[Information given — start]
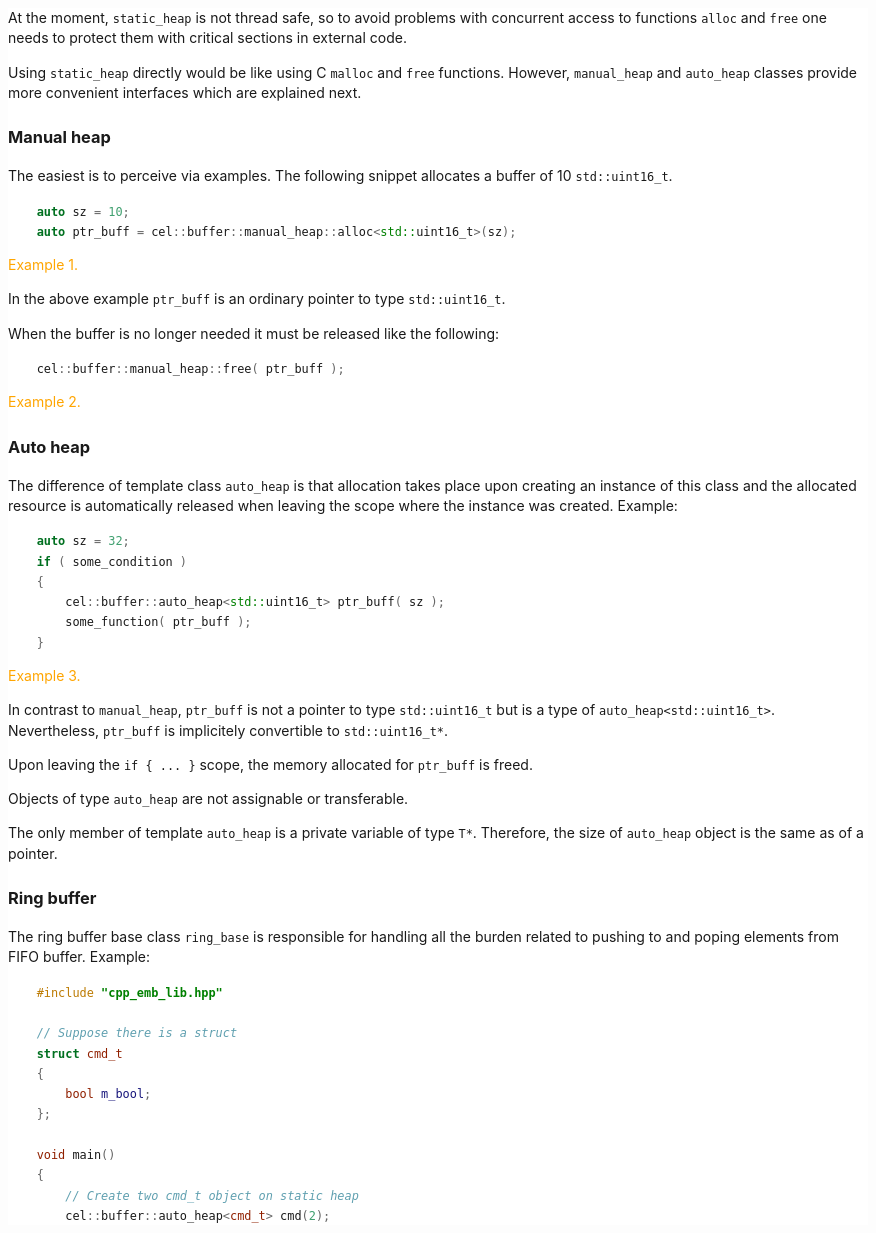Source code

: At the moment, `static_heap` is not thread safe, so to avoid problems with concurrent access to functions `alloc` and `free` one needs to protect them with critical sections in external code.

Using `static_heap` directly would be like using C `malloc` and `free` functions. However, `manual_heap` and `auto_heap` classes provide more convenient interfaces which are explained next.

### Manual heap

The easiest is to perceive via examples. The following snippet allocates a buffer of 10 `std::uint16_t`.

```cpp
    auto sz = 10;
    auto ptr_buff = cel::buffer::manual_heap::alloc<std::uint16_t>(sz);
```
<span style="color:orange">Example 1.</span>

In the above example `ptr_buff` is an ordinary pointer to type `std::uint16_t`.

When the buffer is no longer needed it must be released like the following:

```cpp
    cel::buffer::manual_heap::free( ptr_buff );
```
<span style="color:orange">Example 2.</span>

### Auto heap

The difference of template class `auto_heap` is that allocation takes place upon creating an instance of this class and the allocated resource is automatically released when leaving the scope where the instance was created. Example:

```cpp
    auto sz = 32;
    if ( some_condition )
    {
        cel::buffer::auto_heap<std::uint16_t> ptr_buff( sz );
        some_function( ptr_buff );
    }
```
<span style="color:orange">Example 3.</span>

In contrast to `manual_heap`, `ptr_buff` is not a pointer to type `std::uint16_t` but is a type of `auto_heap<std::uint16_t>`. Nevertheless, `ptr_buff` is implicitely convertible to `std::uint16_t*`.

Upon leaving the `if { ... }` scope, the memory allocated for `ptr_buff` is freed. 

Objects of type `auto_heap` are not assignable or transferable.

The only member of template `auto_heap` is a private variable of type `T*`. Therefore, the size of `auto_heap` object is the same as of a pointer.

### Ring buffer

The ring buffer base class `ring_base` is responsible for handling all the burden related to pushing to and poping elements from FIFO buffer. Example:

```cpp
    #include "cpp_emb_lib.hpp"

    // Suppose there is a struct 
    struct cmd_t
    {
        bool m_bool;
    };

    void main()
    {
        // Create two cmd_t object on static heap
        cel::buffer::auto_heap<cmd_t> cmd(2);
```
[Information given — finish]
### Prompt
Gather from the entries above all lines that include the string "pointer".

### Answer area
In the above example `ptr_buff` is an ordinary pointer to type `std::uint16_t`.
In contrast to `manual_heap`, `ptr_buff` is not a pointer to type `std::uint16_t` but is a type of `auto_heap<std::uint16_t>`. Nevertheless, `ptr_buff` is implicitely convertible to `std::uint16_t*`.
The only member of template `auto_heap` is a private variable of type `T*`. Therefore, the size of `auto_heap` object is the same as of a pointer.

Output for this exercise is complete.